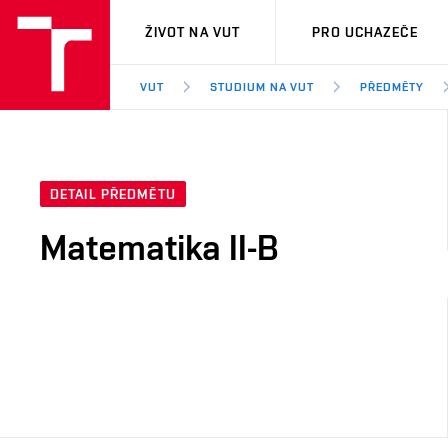
VUT
ŽIVOT NA VUT
PRO UCHAZEČE
VUT
STUDIUM NA VUT
PŘEDMĚTY
DETAIL PŘEDMĚTU
Matematika II-B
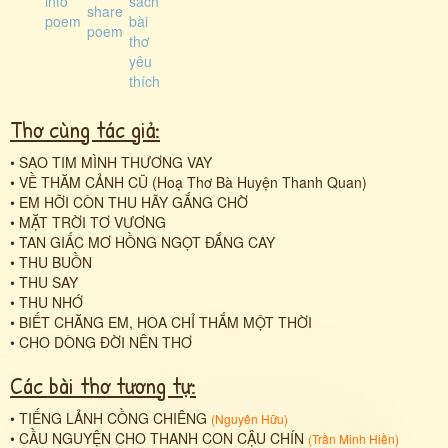
Thơ cùng tác giả:
•
SAO TIM MÌNH THƯƠNG VAY
•
VỀ THĂM CẢNH CŨ (Hoạ Thơ Bà Huyện Thanh Quan)
•
EM HỠI CÒN THU HÃY GẮNG CHỜ
•
MẶT TRỜI TƠ VƯƠNG
•
TAN GIẤC MƠ HỒNG NGỌT ĐẮNG CAY
•
THU BUỒN
•
THU SAY
•
THU NHỚ
•
BIẾT CHĂNG EM, HOA CHỈ THẮM MỘT THỜI
•
CHO DÒNG ĐỜI NÊN THƠ
Các bài thơ tương tự:
•
TIẾNG LẢNH CỒNG CHIÊNG
(
Nguyên Hữu
)
•
CẦU NGUYỆN CHO THANH CON CẬU CHÍN
(
Trần Minh Hiền
)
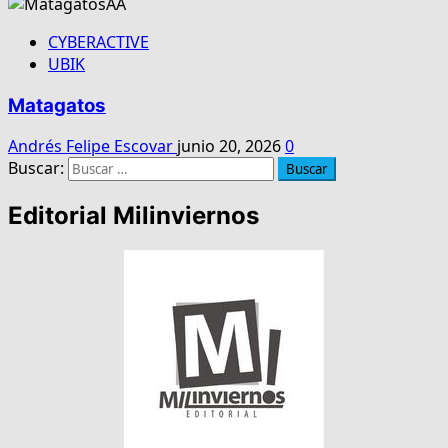
CYBERACTIVE
UBIK
Matagatos
Andrés Felipe Escovar
junio 20, 2026
0
Buscar:
Editorial Milinviernos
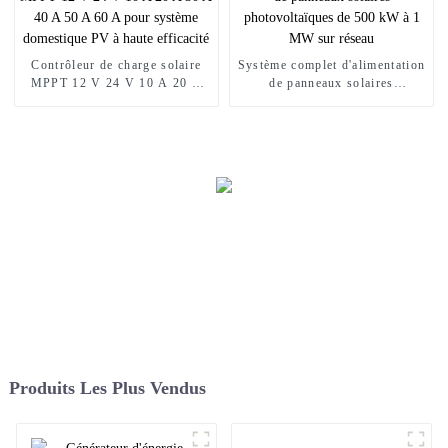
Contrôleur de charge solaire
Système complet d'alimentation
MPPT 12 V 24 V 10 A 20 A
de panneaux solaires
30 A 40 A 50 A 60 A pour
photovoltaïques de 500 kW à 1
système domestique PV à haute
MW sur réseau
efficacité
Produits Les Plus Vendus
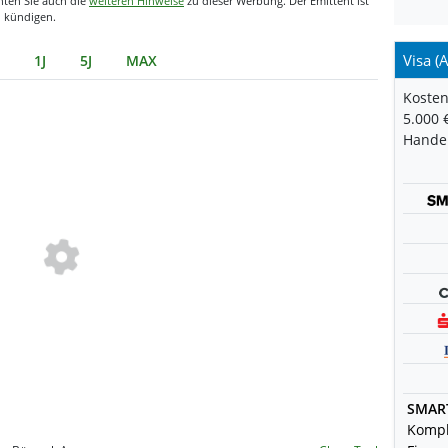
hten Sie auch die
weiteren Hinweise
zu dieser Werbung. Der Emittent ist
u kündigen.
Visa (
1J
5J
MAX
Kosten
5.000 
Handel
SMAR
Kompl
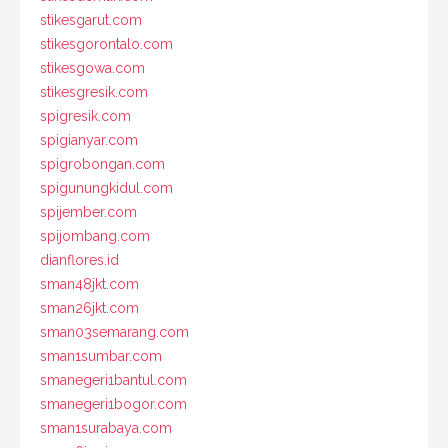
stikesgarut.com
stikesgorontalo.com
stikesgowa.com
stikesgresik.com
spigresik.com
spigianyar.com
spigrobongan.com
spigunungkidul.com
spijember.com
spijombang.com
dianflores.id
sman48jkt.com
sman26jkt.com
sman03semarang.com
sman1sumbar.com
smanegeri1bantul.com
smanegeri1bogor.com
sman1surabaya.com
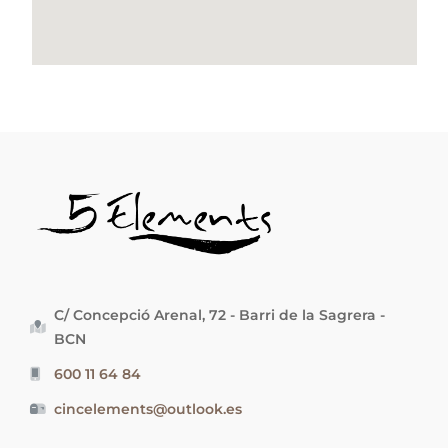
C/ Concepció Arenal, 72 - Barri de la Sagrera -
BCN
600 11 64 84
cincelements@outlook.es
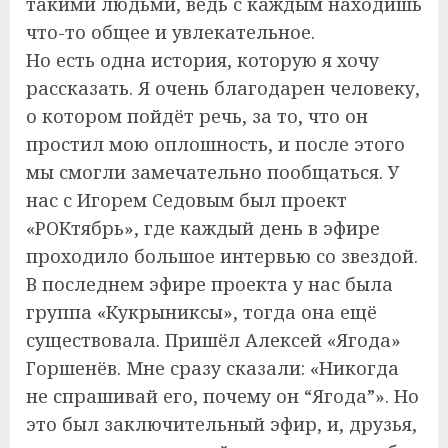
такими людьми, ведь с каждым находишь
что-то общее и увлекательное.
Но есть одна история, которую я хочу
рассказать. Я очень благодарен человеку,
о котором пойдёт речь, за то, что он
простил мою оплошность, и после этого
мы смогли замечательно пообщаться. У
нас с Игорем Седовым был проект
«РОКтябрь», где каждый день в эфире
проходило большое интервью со звездой.
В последнем эфире проекта у нас была
группа «Кукрыниксы», тогда она ещё
существовала. Пришёл Алексей «Ягода»
Горшенёв. Мне сразу сказали: «Никогда
не спрашивай его, почему он “Ягода”». Но
это был заключительный эфир, и, друзья,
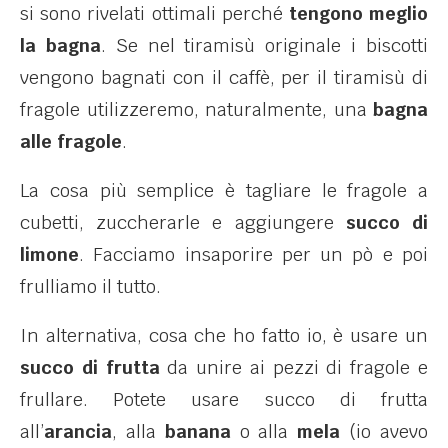
si sono rivelati ottimali perché
tengono meglio
la bagna
. Se nel tiramisù originale i biscotti
vengono bagnati con il caffè, per il tiramisù di
fragole utilizzeremo, naturalmente, una
bagna
alle fragole
.
La cosa più semplice è tagliare le fragole a
cubetti, zuccherarle e aggiungere
succo di
limone
. Facciamo insaporire per un pò e poi
frulliamo il tutto.
In alternativa, cosa che ho fatto io, è usare un
succo di frutta
da unire ai pezzi di fragole e
frullare. Potete usare succo di frutta
all’
arancia
, alla
banana
o alla
mela
(io avevo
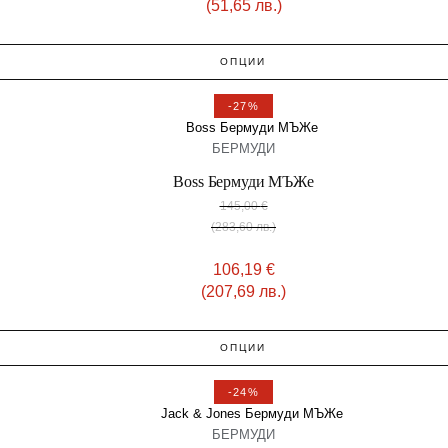
(51,65 лв.)
ОПЦИИ
-27%
БЕРМУДИ
Boss Бермуди МЪЖe
145,00
€
(283,60 лв.)
106,19
€
(207,69 лв.)
ОПЦИИ
-24%
БЕРМУДИ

### EXERCISE
Please retype the whole listing above exactly, without any of its images.

### RESPONSE AREA
VUT
ŽIVOT NA VUT
PRO UCHAZEČE
VUT
STUDIUM NA VUT
PŘEDMĚTY
DETAIL PŘEDMĚTU
Matematika II-B
Thơ cùng tác giả:
•
SAO TIM MÌNH THƯƠNG VAY
•
VỀ THĂM CẢNH CŨ (Hoạ Thơ Bà Huyện Thanh Quan)
•
EM HỠI CÒN THU HÃY GẮNG CHỜ
•
MẶT TRỜI TƠ VƯƠNG
•
TAN GIẤC MƠ HỒNG NGỌT ĐẮNG CAY
•
THU BUỒN
•
THU SAY
•
THU NHỚ
•
BIẾT CHĂNG EM, HOA CHỈ THẮM MỘT THỜI
•
CHO DÒNG ĐỜI NÊN THƠ
Các bài thơ tương tự:
•
TIẾNG LẢNH CỒNG CHIÊNG
(
Nguyên Hữu
)
•
CẦU NGUYỆN CHO THANH CON CẬU CHÍN
(
Trần Minh Hiền
)
CYBERACTIVE
UBIK
Matagatos
Andrés Felipe Escovar
junio 20, 2026
0
Buscar:
Editorial Milinviernos
Contrôleur de charge solaire
Système complet d'alimentation
MPPT 12 V 24 V 10 A 20 A
de panneaux solaires
30 A 40 A 50 A 60 A pour
photovoltaïques de 500 kW à 1
système domestique PV à haute
MW sur réseau
efficacité
Produits Les Plus Vendus
hten Sie auch die
weiteren Hinweise
zu dieser Werbung. Der Emittent ist
u kündigen.
Visa (
1J
5J
MAX
Kosten
5.000 
Handel
SMAR
Kompl
stikesgarut.com
stikesgorontalo.com
stikesgowa.com
stikesgresik.com
spigresik.com
spigianyar.com
spigrobongan.com
spigunungkidul.com
spijember.com
spijombang.com
dianflores.id
sman48jkt.com
sman26jkt.com
sman03semarang.com
sman1sumbar.com
smanegeri1bantul.com
smanegeri1bogor.com
sman1surabaya.com
C/ Concepció Arenal, 72 - Barri de la Sagrera -
BCN
600 11 64 84
cincelements@outlook.es
такими людьми, ведь с каждым находишь
что-то общее и увлекательное.
Но есть одна история, которую я хочу
рассказать. Я очень благодарен человеку,
о котором пойдёт речь, за то, что он
простил мою оплошность, и после этого
мы смогли замечательно пообщаться. У
нас с Игорем Седовым был проект
«РОКтябрь», где каждый день в эфире
проходило большое интервью со звездой.
В последнем эфире проекта у нас была
группа «Кукрыниксы», тогда она ещё
существовала. Пришёл Алексей «Ягода»
Горшенёв. Мне сразу сказали: «Никогда
не спрашивай его, почему он “Ягода”». Но
это был заключительный эфир, и, друзья,
si sono rivelati ottimali perché
tengono meglio
la bagna
. Se nel tiramisù originale i biscotti
vengono bagnati con il caffè, per il tiramisù di
fragole utilizzeremo, naturalmente, una
bagna
alle fragole
.
La cosa più semplice è tagliare le fragole a
cubetti, zuccherarle e aggiungere
succo di
limone
. Facciamo insaporire per un pò e poi
frulliamo il tutto.
In alternativa, cosa che ho fatto io, è usare un
succo di frutta
da unire ai pezzi di fragole e
frullare. Potete usare succo di frutta
all’
arancia
, alla
banana
o alla
mela
(io avevo
(51,65 лв.)
ОПЦИИ
-27%
БЕРМУДИ
Boss Бермуди МЪЖe
145,00
€
(283,60 лв.)
106,19
€
(207,69 лв.)
ОПЦИИ
-24%
БЕРМУДИ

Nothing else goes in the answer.